→ Texte étudié
C’est une histoire de vision du monde. Proie/prédateur, dominant/dominé, partage ou exploitation ? Rien à voir avec une liberté de mœurs, ça, c’est le vernis vintage, c’est pervertir le mot « liberté » pour justifier une consommation débridée. Jouissance n’est pas consommation. On peut cocher toutes les cases de cet hédonisme si ardemment défendu par une certaine caste sans se comporter comme un gougnafier ou être criminel – je puis en attester. On peut refuser la morale bourgeoise et avoir une éthique.
Nous sommes dans une drôle d’époque où certains oripeaux de l’ancien monde craquellent au moment où nous nous réveillons d’un trop long aveuglement, face au cataclysme créé par notre surexploitation débridée – tout est lié. Nous sommes sur une arête de l’histoire, des dominé·e·s prennent enfin la parole, la réaction réagit, c’est son rôle. (Elle est triste sous son masque rigolard, c’est son destin.) Mon éternel optimisme espère que cela débouchera sur une humanité plus humaine – et pas sur une logique de destruction. Mais tout est possible, nous sommes face à une multitude de chemins potentiels.

→ Consigne
Quelles oppositions le texte étudié énumère-t-il juste après la phrase « C’est une histoire de vision du monde » ? Citez-les toutes.

→ Données
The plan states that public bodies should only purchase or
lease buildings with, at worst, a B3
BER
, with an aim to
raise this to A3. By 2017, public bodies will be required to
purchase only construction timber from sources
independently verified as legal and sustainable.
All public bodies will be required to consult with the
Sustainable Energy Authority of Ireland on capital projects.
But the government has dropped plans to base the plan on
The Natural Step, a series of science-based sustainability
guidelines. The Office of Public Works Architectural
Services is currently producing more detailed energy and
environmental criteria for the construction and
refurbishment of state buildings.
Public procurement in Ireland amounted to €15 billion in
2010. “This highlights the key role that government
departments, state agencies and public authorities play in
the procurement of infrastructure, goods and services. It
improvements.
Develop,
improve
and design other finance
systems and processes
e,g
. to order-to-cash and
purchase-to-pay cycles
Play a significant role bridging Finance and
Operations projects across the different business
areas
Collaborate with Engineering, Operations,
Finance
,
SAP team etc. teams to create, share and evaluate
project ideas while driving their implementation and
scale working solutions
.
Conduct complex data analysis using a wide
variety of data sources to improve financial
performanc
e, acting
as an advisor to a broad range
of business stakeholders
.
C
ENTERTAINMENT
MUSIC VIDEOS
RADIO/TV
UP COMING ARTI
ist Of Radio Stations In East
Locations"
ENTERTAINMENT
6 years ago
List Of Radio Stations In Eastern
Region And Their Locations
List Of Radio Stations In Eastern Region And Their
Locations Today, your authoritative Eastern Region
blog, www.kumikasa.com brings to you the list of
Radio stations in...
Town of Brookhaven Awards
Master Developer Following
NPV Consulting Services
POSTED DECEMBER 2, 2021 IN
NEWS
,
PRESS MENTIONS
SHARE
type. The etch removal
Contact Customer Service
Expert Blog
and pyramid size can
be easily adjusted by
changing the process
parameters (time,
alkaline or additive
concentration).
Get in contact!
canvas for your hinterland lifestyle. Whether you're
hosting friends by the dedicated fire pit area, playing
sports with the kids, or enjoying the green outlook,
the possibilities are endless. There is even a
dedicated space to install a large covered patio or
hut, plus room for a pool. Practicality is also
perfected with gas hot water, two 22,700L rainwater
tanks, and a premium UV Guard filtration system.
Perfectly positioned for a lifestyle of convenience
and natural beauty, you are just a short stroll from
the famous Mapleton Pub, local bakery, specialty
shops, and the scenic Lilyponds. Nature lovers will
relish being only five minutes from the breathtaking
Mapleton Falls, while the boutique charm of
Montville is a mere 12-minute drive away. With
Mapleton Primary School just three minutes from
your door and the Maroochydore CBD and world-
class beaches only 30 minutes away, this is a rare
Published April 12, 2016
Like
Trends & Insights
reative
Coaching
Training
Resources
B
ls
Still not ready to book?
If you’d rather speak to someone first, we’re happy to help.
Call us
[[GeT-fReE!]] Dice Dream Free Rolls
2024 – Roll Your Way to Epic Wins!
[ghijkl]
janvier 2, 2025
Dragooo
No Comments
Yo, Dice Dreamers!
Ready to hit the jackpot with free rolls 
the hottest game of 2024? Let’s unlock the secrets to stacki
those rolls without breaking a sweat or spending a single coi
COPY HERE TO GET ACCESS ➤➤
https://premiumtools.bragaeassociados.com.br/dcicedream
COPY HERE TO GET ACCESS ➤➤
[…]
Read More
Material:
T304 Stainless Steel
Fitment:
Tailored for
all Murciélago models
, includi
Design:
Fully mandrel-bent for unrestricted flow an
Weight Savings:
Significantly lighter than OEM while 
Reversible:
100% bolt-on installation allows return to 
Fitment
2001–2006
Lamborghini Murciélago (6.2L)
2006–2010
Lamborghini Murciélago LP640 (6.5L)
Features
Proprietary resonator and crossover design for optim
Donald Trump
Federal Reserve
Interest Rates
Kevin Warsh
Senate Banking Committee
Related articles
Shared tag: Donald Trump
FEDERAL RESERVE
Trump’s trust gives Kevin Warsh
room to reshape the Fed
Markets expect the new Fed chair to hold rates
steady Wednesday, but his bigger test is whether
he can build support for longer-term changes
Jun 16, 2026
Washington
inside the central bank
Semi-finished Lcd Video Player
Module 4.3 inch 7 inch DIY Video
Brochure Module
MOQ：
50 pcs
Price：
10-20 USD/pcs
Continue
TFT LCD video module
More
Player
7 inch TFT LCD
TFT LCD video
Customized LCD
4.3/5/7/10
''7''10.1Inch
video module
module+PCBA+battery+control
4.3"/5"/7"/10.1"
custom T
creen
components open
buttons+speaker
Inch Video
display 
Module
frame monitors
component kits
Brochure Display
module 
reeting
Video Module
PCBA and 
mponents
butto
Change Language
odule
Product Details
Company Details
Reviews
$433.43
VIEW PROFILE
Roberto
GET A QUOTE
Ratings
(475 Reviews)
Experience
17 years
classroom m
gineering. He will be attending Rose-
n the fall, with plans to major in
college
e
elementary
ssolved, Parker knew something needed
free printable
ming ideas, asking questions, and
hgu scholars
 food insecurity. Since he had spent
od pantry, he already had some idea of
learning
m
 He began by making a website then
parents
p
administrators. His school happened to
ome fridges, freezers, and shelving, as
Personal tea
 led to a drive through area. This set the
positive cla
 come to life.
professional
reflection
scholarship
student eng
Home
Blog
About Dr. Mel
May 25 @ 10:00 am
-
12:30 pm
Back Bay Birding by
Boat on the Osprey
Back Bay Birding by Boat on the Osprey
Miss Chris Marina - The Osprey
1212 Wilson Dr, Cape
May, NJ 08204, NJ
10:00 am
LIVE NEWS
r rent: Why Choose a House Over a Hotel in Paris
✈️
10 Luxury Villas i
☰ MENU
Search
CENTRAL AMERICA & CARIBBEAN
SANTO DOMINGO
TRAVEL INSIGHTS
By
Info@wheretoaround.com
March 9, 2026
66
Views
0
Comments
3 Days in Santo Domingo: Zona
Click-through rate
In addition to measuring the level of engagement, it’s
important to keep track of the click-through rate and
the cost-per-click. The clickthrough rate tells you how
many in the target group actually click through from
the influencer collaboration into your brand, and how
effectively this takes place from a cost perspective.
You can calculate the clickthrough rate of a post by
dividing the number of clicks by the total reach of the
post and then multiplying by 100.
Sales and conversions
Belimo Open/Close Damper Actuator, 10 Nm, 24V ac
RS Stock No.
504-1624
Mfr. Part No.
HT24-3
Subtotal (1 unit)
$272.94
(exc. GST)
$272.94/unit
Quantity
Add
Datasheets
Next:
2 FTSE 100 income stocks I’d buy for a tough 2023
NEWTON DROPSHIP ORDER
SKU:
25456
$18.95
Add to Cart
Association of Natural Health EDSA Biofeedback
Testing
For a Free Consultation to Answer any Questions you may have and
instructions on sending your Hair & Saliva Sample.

→ Résultat
- proie/prédateur
- dominant/dominé
- partage ou exploitation